[[ Stored data open ]]

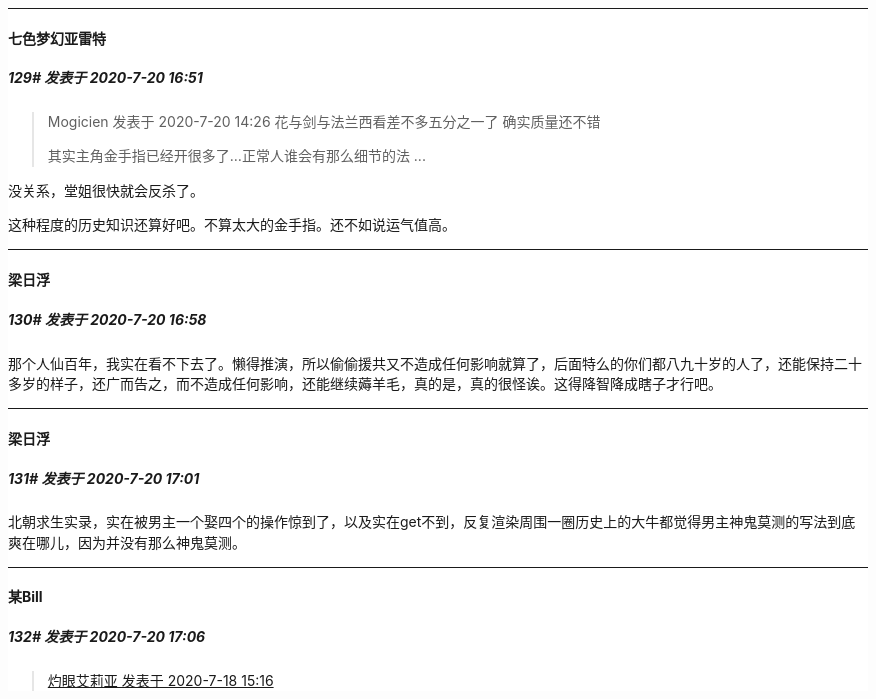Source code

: 





-----

####  七色梦幻亚雷特  
##### 129#       发表于 2020-7-20 16:51



<blockquote>Mogicien 发表于 2020-7-20 14:26
花与剑与法兰西看差不多五分之一了 确实质量还不错

其实主角金手指已经开很多了…正常人谁会有那么细节的法 ...</blockquote>
没关系，堂姐很快就会反杀了。

这种程度的历史知识还算好吧。不算太大的金手指。还不如说运气值高。







-----

####  梁日浮  
##### 130#       发表于 2020-7-20 16:58




那个人仙百年，我实在看不下去了。懒得推演，所以偷偷援共又不造成任何影响就算了，后面特么的你们都八九十岁的人了，还能保持二十多岁的样子，还广而告之，而不造成任何影响，还能继续薅羊毛，真的是，真的很怪诶。这得降智降成瞎子才行吧。







-----

####  梁日浮  
##### 131#       发表于 2020-7-20 17:01




北朝求生实录，实在被男主一个娶四个的操作惊到了，以及实在get不到，反复渲染周围一圈历史上的大牛都觉得男主神鬼莫测的写法到底爽在哪儿，因为并没有那么神鬼莫测。







-----

####  某Bill  
##### 132#       发表于 2020-7-20 17:06



<blockquote><a href="httphttps://bbs.saraba1st.com/2b/forum.php?mod=redirect&amp;goto=findpost&amp;pid=48143484&amp;ptid=1947620" target="_blank">灼眼艾莉亚 发表于 2020-7-18 15:16</a>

[[ Stored data closed ]]

■ Written task ■
Leave out the pictures and print every line of the data exactly.

■ Your response ■
Source code

: 





-----

####  七色梦幻亚雷特  
##### 129#       发表于 2020-7-20 16:51



<blockquote>Mogicien 发表于 2020-7-20 14:26
花与剑与法兰西看差不多五分之一了 确实质量还不错

其实主角金手指已经开很多了…正常人谁会有那么细节的法 ...</blockquote>
没关系，堂姐很快就会反杀了。

这种程度的历史知识还算好吧。不算太大的金手指。还不如说运气值高。







-----

####  梁日浮  
##### 130#       发表于 2020-7-20 16:58




那个人仙百年，我实在看不下去了。懒得推演，所以偷偷援共又不造成任何影响就算了，后面特么的你们都八九十岁的人了，还能保持二十多岁的样子，还广而告之，而不造成任何影响，还能继续薅羊毛，真的是，真的很怪诶。这得降智降成瞎子才行吧。







-----

####  梁日浮  
##### 131#       发表于 2020-7-20 17:01




北朝求生实录，实在被男主一个娶四个的操作惊到了，以及实在get不到，反复渲染周围一圈历史上的大牛都觉得男主神鬼莫测的写法到底爽在哪儿，因为并没有那么神鬼莫测。







-----

####  某Bill  
##### 132#       发表于 2020-7-20 17:06



<blockquote><a href="httphttps://bbs.saraba1st.com/2b/forum.php?mod=redirect&amp;goto=findpost&amp;pid=48143484&amp;ptid=1947620" target="_blank">灼眼艾莉亚 发表于 2020-7-18 15:16</a>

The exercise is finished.